_Try it_:
Search the data for "Aktuelles". Each line containing it is to be copied.

::: Supplied entries

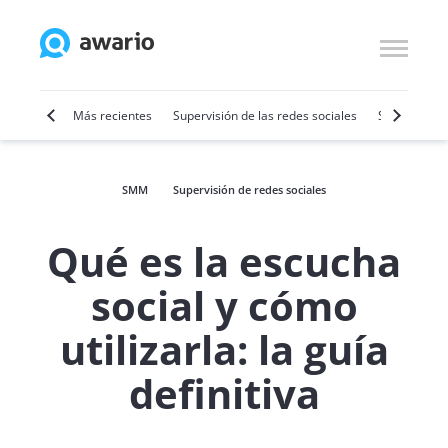
por vídeo
Más recientes
Supervisión de las redes sociales
SMM
Ven
SMM
Supervisión de redes sociales
Qué es la escucha
social y cómo
utilizarla: la guía
definitiva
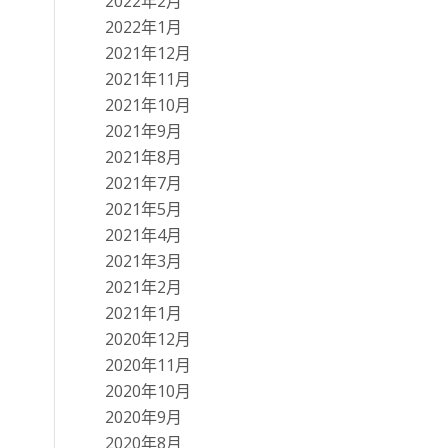
2022年2月
2022年1月
2021年12月
2021年11月
2021年10月
2021年9月
2021年8月
2021年7月
2021年5月
2021年4月
2021年3月
2021年2月
2021年1月
2020年12月
2020年11月
2020年10月
2020年9月
2020年8月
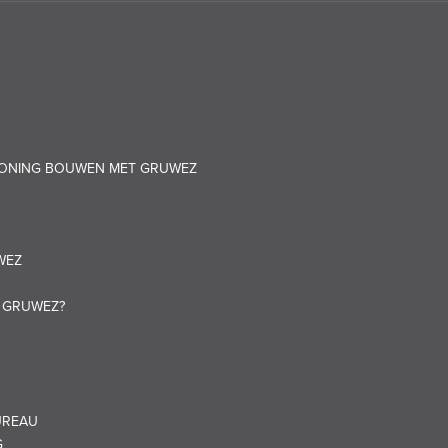
 WONING BOUWEN MET GRUWEZ
WEZ
T GRUWEZ?
UREAU
G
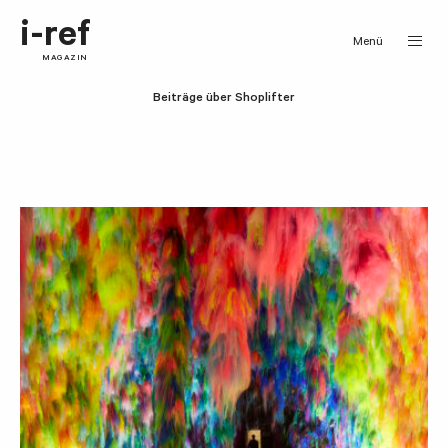
i-ref
Menü
MAGAZIN
Beiträge über Shoplifter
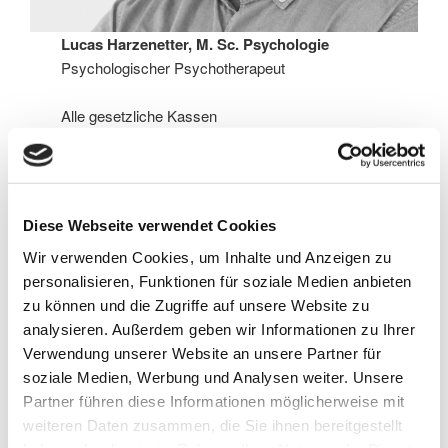
Lucas Harzenetter
, M. Sc. Psychologie
Psychologischer Psychotherapeut
Alle gesetzliche Kassen
Termine nach Vereinbarung
Mehr erfahren
Diese Webseite verwendet Cookies
Wir verwenden Cookies, um Inhalte und Anzeigen zu
personalisieren, Funktionen für soziale Medien anbieten
zu können und die Zugriffe auf unsere Website zu
analysieren. Außerdem geben wir Informationen zu Ihrer
Verwendung unserer Website an unsere Partner für
soziale Medien, Werbung und Analysen weiter. Unsere
Partner führen diese Informationen möglicherweise mit
weiteren Daten zusammen, die Sie ihnen bereitgestellt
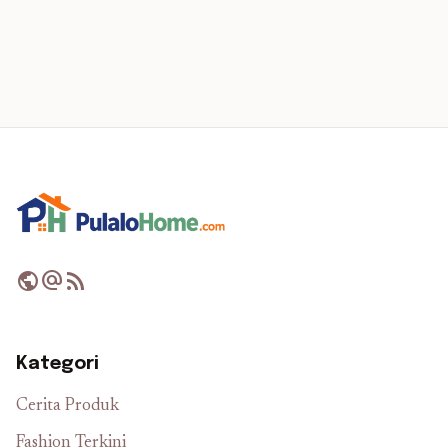
public
alternate_email
rss_feed
Kategori
Cerita Produk
Fashion Terkini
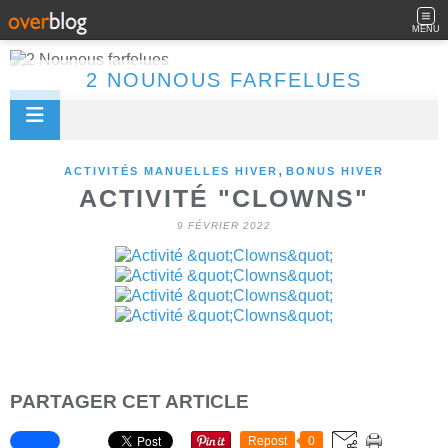
MENU
2 NOUNOUS FARFELUES
,
ACTIVITÉS MANUELLES HIVER
BONUS HIVER
ACTIVITÉ "CLOWNS"
9 FÉVRIER 2022
PARTAGER CET ARTICLE
Repost
0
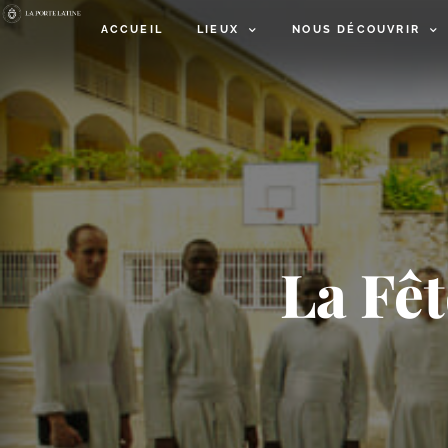
ACCUEIL
LIEUX
NOUS DÉCOUVRIR
La Fê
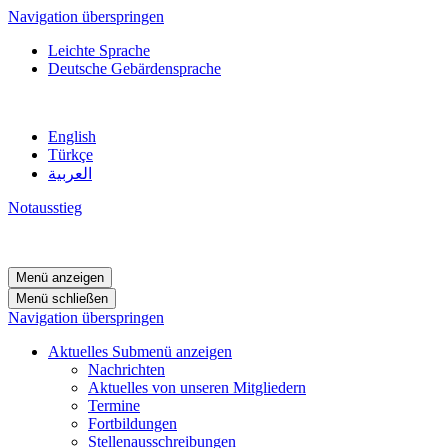
Navigation überspringen
Leichte Sprache
Deutsche Gebärdensprache
English
Türkçe
العربية
Notausstieg
Menü anzeigen
Menü schließen
Navigation überspringen
Aktuelles
Submenü anzeigen
Nachrichten
Aktuelles von unseren Mitgliedern
Termine
Fortbildungen
Stellenausschreibungen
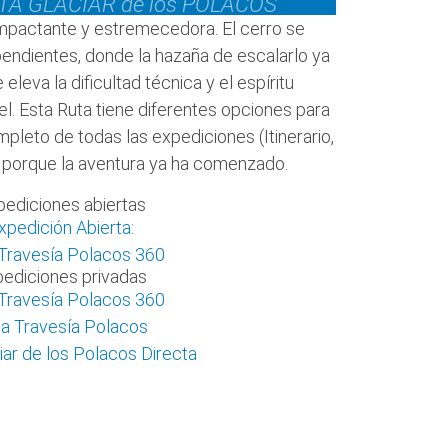
UTA GLACIAR de los POLACOS
 impactante y estremecedora. El cerro se
s pendientes, donde la hazaña de escalarlo ya
 eleva la dificultad técnica y el espíritu
iel. Esta Ruta tiene diferentes opciones para
mpleto de todas las expediciones (Itinerario,
.) porque la aventura ya ha comenzado.
pediciones abiertas
xpedición Abierta:
Travesía Polacos 360
ediciones privadas
Travesía Polacos 360
a Travesía Polacos
iar de los Polacos Directa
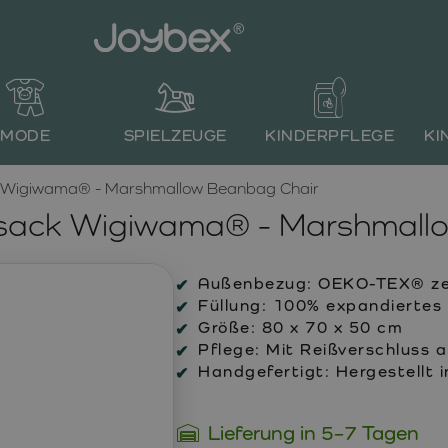
MODE
SPIELZEUGE
KINDERPFLEGE
KI
ck Wigiwama® - Marshmallow Beanbag Chair
tzsack Wigiwama® - Marshmall
Außenbezug:
OEKO-TEX® zert
Füllung:
100% expandiertes 
Größe:
80 x 70 x 50 cm
Pflege:
Mit Reißverschluss
Handgefertigt:
Hergestellt i
Lieferung in 5–7 Tagen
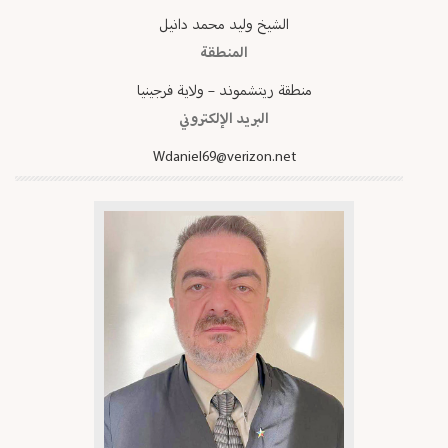
الشيخ وليد محمد دانيل
المنطقة
منطقة ريتشموند – ولاية فرجينيا
البريد الإلكتروني
Wdaniel69@verizon.net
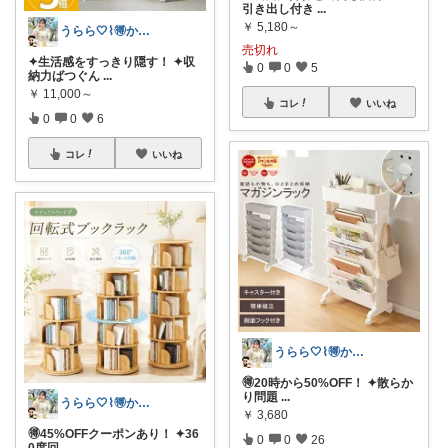
引き出し付き
...
￥
5,180～
うらら🤍⌇🉐かわいい暮らし
売切れ
✦生活感をすっきり隠す！ ✦収
0
0
5
納力ばつぐん
...
￥
11,000～
コレ
いいね
0
0
6
コレ
いいね
うらら🤍⌇🉐かわいい暮らし
🉐20時から50%OFF！ ✦散らか
り問題
...
うらら🤍⌇🉐かわいい暮らし
￥
3,680
🉐45%OFFクーポンあり！ ✦36
0
0
26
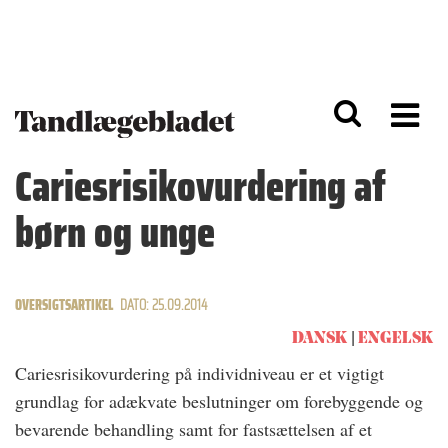
G
S
å
k
til
i
h
p
o
t
v
o
e
n
d
a
Cariesrisikovurdering af
i
v
n
i
børn og unge
d
g
h
a
o
ti
l
o
d
n
OVERSIGTSARTIKEL
DATO: 25.09.2014
DANSK
ENGELSK
Cariesrisikovurdering på individniveau er et vigtigt
grundlag for adækvate beslutninger om forebyggende og
bevarende behandling samt for fastsættelsen af et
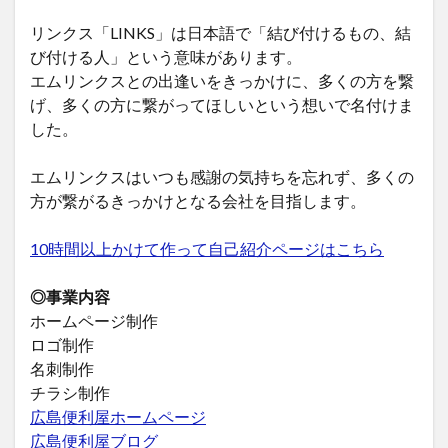
リンクス「LINKS」は日本語で「結び付けるもの、結
び付ける人」という意味があります。
エムリンクスとの出逢いをきっかけに、多くの方を繋
げ、多くの方に繋がってほしいという想いで名付けま
した。
エムリンクスはいつも感謝の気持ちを忘れず、多くの
方が繋がるきっかけとなる会社を目指します。
10時間以上かけて作って自己紹介ページはこちら
◎事業内容
ホームページ制作
ロゴ制作
名刺制作
チラシ制作
広島便利屋ホームページ
広島便利屋ブログ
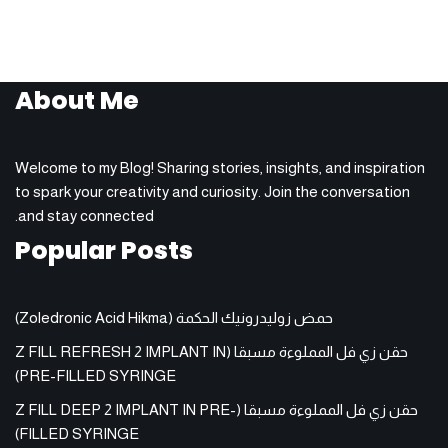
About Me
Welcome to my Blog! Sharing stories, insights, and inspiration
to spark your creativity and curiosity. Join the conversation
and stay connected.
Popular Posts
حمض زوليدرونيك الحكمة (Zoledronic Acid Hikma)
حقن زي فل المملوءة مسبقا (Z FILL REFRESH 2 IMPLANT IN
PRE-FILLED SYRINGE)
حقن زي فل المملوءة مسبقا (Z FILL DEEP 2 IMPLANT IN PRE-
FILLED SYRINGE)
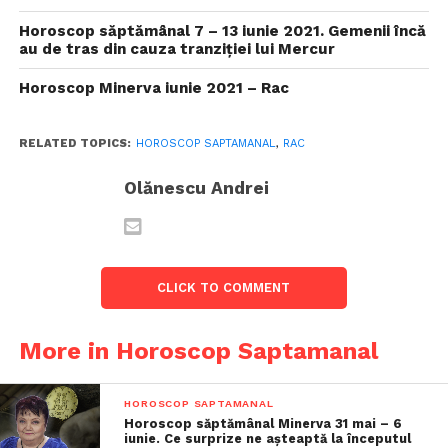
Horoscop săptămânal 7 – 13 iunie 2021. Gemenii încă
au de tras din cauza tranziției lui Mercur
Horoscop Minerva iunie 2021 – Rac
RELATED TOPICS:
HOROSCOP SAPTAMANAL
,
RAC
Olănescu Andrei
CLICK TO COMMENT
More in Horoscop Saptamanal
HOROSCOP SAPTAMANAL
Horoscop săptămânal Minerva 31 mai – 6
iunie. Ce surprize ne așteaptă la începutul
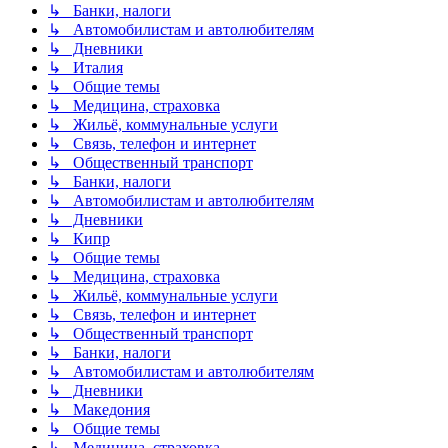
↳ Банки, налоги
↳ Автомобилистам и автолюбителям
↳ Дневники
↳ Италия
↳ Общие темы
↳ Медицина, страховка
↳ Жильё, коммунальные услуги
↳ Связь, телефон и интернет
↳ Общественный транспорт
↳ Банки, налоги
↳ Автомобилистам и автолюбителям
↳ Дневники
↳ Кипр
↳ Общие темы
↳ Медицина, страховка
↳ Жильё, коммунальные услуги
↳ Связь, телефон и интернет
↳ Общественный транспорт
↳ Банки, налоги
↳ Автомобилистам и автолюбителям
↳ Дневники
↳ Македония
↳ Общие темы
↳ Медицина, страховка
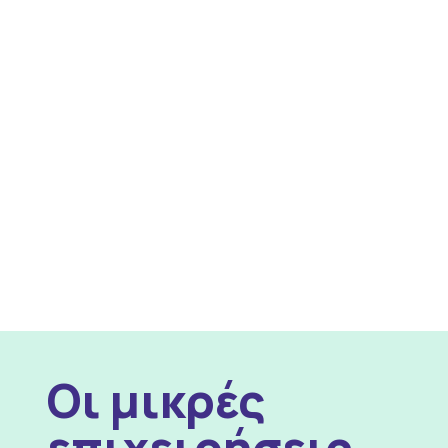
Οι μικρές
επιχειρήσεις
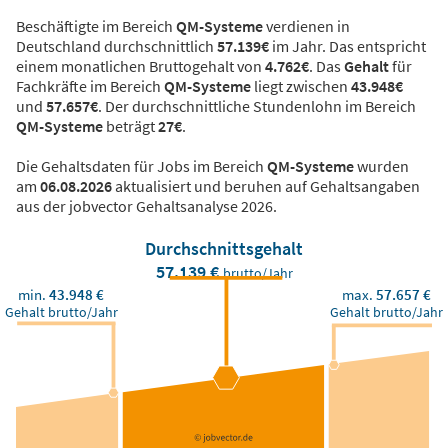
Beschäftigte im Bereich
QM-Systeme
verdienen in
Deutschland durchschnittlich
57.139€
im Jahr. Das entspricht
einem monatlichen Bruttogehalt von
4.762€
. Das
Gehalt
für
Fachkräfte im Bereich
QM-Systeme
liegt zwischen
43.948€
und
57.657€
. Der durchschnittliche Stundenlohn im Bereich
QM-Systeme
beträgt
27€
.
Die Gehaltsdaten für Jobs im Bereich
QM-Systeme
wurden
am
06.08.2026
aktualisiert und beruhen auf Gehaltsangaben
aus der jobvector Gehaltsanalyse 2026.
Durchschnittsgehalt
57.139 €
brutto/Jahr
min.
43.948 €
max.
57.657 €
Gehalt brutto/Jahr
Gehalt brutto/Jahr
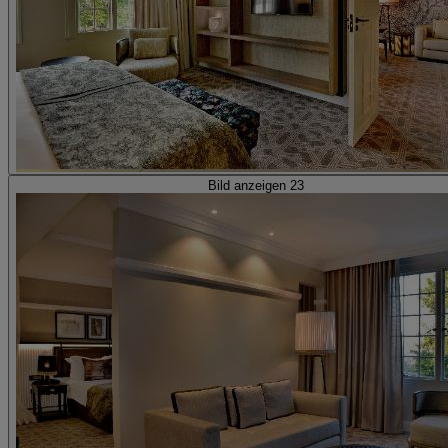
Bild anzeigen 23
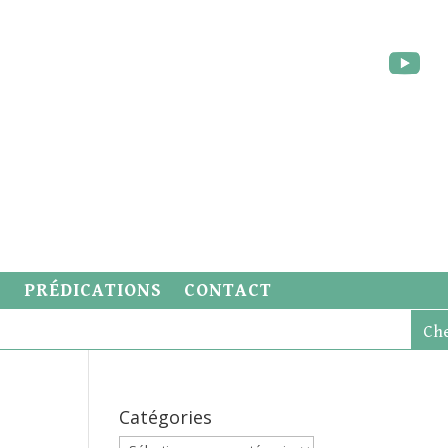
S
PRÉDICATIONS
CONTACT
Catégories
Catégories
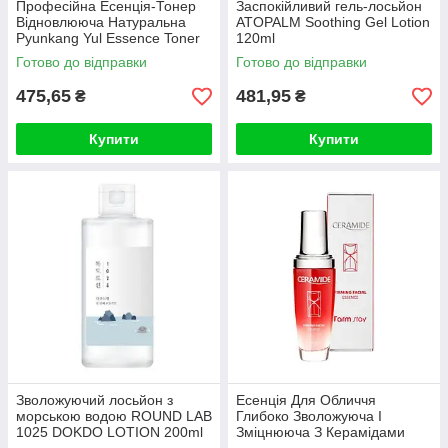
Професійна Есенція-Тонер
Заспокійливий гель-лосьйон
Відновлююча Натуральна
ATOPALM Soothing Gel Lotion
Pyunkang Yul Essence Toner
120ml
(100ml)
Готово до відправки
Готово до відправки
475,65
481,95
₴
₴
Купити
Купити
Зволожуючий лосьйон з
Есенція Для Обличчя
морською водою ROUND LAB
Глибоко Зволожуюча І
1025 DOKDO LOTION 200ml
Зміцнююча З Керамідами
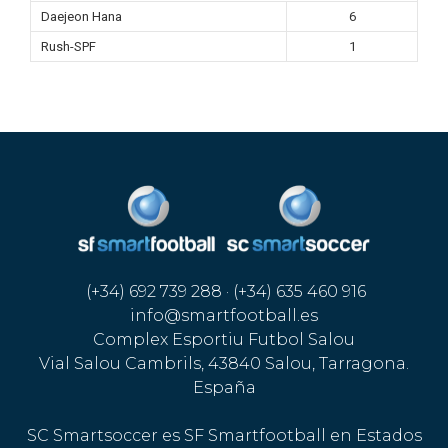
Daejeon Hana
6
Rush-SPF
1
(+34) 692 739 288 · (+34) 635 460 916
info@smartfootball.es
Complex Esportiu Futbol Salou
Vial Salou Cambrils, 43840 Salou, Tarragona.
España
SC Smartsoccer es SF Smartfootball en Estados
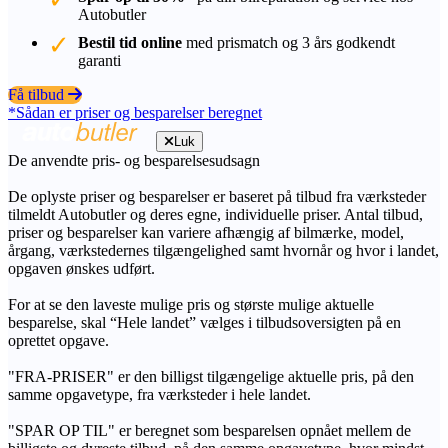
Autobutler
Bestil tid online
med prismatch og 3 års godkendt
garanti
Få tilbud
*Sådan er priser og besparelser beregnet
Luk
De anvendte pris- og besparelsesudsagn
De oplyste priser og besparelser er baseret på tilbud fra værksteder
tilmeldt Autobutler og deres egne, individuelle priser. Antal tilbud,
priser og besparelser kan variere afhængig af bilmærke, model,
årgang, værkstedernes tilgængelighed samt hvornår og hvor i landet,
opgaven ønskes udført.
For at se den laveste mulige pris og største mulige aktuelle
besparelse, skal “Hele landet” vælges i tilbudsoversigten på en
oprettet opgave.
"FRA-PRISER" er den billigst tilgængelige aktuelle pris, på den
samme opgavetype, fra værksteder i hele landet.
"SPAR OP TIL" er beregnet som besparelsen opnået mellem de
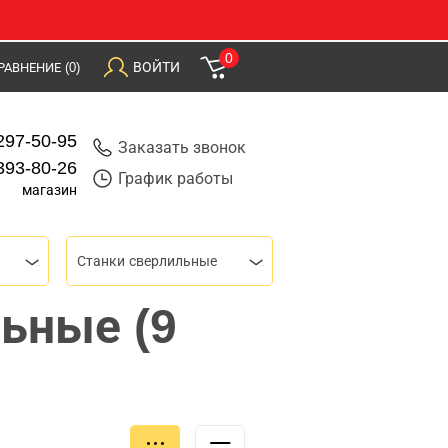
0
ВОЙТИ
РАВНЕНИЕ
(0)
297-50-95
Заказать звонок
393-80-26
График работы
магазин
Станки сверлильные
ьные (9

::::::

_Answer to the problem_:
Aktuelles
Aktuelles von unseren Mitgliedern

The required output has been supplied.